No, non andava bene il giovane premier inglese, il più giovane dopo Lord Liverpool, capace di vincere tre elezioni successive, governare per dieci anni e cinquantacinque giorni e passare il testimone a uno del suo stesso partito che governerà per altri due anni ma sarà così sbiadito da farsi impallinare dal più pallido capo conservatore che si ricordi. No, non andava bene Blair. Troppo di destra, tre lustri di governo e di egemonia anche culturale in Gran Bretagna sembrava un programma minimo per i sofisticati pensatori del continente: a Parigi o a Roma nessuno fu così sopportato o mal visto come l’inglese. Tutti hanno cercato altro, l’altrastrada, l’altromondo, l’altroquando ma non l’hanno trovato. Ora hanno trovato Renzi: lui sì, lui che ci starebbe davvero a fare il “Blair delle ’ascine”, sia pure sedici anni dopo. Forse non passerà attraverso il lavacro della battaglia congressuale, e già è una differenza. Non dovrà nemmeno mettersi lì a combattere la vetero-ideologia che sempre scompare, s’inabissa e riappare. Lo lascerebbero anche fare, secondo il principio che se sei in panne è meglio salire su un altro carro che magari non è il tuo piuttosto che andare a piedi. Ma che futuro può avere una sinistra che fino a qualche mese fa non aveva mai sentito il dovere – e nemmeno il piacere – di una vera, sanguinosa battaglia interna? I socialdemocratici tedeschi almeno conservano il faccione barbuto di Karl Marx tra le icone dei fondatori e non se ne vergognano, non cambiano i connotati, non cercano improbabili ascendenze.

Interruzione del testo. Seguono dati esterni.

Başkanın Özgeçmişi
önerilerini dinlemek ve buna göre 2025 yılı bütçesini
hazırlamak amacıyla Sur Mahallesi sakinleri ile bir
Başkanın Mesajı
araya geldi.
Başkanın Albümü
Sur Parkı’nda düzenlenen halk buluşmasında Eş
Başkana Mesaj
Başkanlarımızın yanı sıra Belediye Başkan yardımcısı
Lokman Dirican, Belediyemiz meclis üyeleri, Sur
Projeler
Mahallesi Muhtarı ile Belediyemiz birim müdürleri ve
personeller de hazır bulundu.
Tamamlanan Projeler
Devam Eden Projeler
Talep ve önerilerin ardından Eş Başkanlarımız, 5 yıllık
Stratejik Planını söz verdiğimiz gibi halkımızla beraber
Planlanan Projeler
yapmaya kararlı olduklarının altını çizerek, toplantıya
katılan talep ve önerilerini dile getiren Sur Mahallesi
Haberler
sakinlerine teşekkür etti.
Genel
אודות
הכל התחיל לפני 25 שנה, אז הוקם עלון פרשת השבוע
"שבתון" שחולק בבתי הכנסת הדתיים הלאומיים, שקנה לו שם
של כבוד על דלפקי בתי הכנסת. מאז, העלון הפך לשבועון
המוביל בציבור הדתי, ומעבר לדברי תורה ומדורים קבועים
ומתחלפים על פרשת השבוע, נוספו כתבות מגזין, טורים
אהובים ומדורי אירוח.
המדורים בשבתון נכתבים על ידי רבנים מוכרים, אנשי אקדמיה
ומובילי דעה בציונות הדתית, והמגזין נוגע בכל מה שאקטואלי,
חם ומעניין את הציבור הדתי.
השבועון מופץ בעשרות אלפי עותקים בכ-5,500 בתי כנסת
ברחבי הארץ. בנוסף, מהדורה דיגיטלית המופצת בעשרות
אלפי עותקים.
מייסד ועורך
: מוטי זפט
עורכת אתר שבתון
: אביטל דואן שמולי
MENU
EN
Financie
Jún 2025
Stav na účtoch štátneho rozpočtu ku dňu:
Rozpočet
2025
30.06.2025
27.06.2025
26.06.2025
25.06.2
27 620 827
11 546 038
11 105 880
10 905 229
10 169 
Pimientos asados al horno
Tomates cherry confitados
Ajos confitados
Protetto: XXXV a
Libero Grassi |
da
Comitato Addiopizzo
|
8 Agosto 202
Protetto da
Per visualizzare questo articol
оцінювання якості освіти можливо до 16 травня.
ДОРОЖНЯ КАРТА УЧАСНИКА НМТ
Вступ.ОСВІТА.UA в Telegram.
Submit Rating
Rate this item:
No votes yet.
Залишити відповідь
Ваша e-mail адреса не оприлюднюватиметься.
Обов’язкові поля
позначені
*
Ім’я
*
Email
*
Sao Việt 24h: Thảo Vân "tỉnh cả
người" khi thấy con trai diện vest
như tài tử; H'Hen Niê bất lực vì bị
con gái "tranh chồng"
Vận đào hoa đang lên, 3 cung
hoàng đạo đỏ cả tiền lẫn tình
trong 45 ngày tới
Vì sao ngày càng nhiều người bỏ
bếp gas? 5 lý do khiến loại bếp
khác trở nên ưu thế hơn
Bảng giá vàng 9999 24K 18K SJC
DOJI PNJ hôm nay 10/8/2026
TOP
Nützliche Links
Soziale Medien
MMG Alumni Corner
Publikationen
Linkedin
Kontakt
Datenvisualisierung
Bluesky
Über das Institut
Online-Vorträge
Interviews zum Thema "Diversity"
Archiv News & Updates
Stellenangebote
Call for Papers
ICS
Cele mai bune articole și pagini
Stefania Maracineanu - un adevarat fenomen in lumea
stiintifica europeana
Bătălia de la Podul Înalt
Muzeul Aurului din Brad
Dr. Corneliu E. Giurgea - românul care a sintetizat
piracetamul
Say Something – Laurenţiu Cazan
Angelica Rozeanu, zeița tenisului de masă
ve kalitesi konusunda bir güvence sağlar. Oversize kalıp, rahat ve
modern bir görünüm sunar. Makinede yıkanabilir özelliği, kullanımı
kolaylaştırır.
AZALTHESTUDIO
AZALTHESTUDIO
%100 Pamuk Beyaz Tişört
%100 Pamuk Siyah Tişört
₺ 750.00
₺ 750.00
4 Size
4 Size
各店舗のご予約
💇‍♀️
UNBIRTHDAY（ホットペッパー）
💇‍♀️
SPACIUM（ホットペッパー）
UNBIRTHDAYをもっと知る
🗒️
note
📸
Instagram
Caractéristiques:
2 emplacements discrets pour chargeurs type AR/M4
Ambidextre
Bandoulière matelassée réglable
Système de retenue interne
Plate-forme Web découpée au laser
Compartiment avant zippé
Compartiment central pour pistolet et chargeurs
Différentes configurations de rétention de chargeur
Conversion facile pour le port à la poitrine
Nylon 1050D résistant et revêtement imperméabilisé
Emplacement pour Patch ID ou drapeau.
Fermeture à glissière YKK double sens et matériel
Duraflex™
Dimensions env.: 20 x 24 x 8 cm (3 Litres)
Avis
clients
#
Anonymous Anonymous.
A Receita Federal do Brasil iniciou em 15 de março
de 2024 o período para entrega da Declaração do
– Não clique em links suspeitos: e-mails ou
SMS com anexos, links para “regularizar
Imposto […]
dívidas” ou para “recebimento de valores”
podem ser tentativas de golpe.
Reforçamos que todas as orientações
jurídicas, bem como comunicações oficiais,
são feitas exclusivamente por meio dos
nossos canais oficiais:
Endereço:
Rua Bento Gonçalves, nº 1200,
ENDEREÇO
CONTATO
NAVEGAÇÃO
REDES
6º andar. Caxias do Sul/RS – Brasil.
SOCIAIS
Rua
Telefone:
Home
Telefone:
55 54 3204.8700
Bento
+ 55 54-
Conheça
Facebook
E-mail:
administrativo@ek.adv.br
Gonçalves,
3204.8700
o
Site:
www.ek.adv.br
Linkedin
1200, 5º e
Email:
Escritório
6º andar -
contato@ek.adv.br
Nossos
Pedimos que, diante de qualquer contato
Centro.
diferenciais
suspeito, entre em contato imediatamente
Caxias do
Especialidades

Possono sbagliare la scelta di un leader, ma sono solidi, non si fanno del male da soli. Come stanno facendo da quasi un anno Hollande e i socialisti francesi: hanno inchiodato la destra alla questione morale, ora il primo ministro va in televisione a chiedere perdono in ginocchio per le malefatte dei suoi, giura che né lui né il presidente sapevano che il ministro del Bilancio avesse un conto in Svizzera e che, ultima novità, un amico di lunga data del presidente e direttore finanziario della sua campagna elettorale avesse un paio di società alle Cayman. E’ un figlio d’arte, questo qui, di uno che a sua volta fu amico fedele e finanziatore di Mitterrand: il vecchio leone mai andò a frignare in televisione, perché avevano fatto tana a uno dei suoi. Queste sono cose che accadono a una sinistra sfibrata attaccata alla morale. A cui non resta che piangere.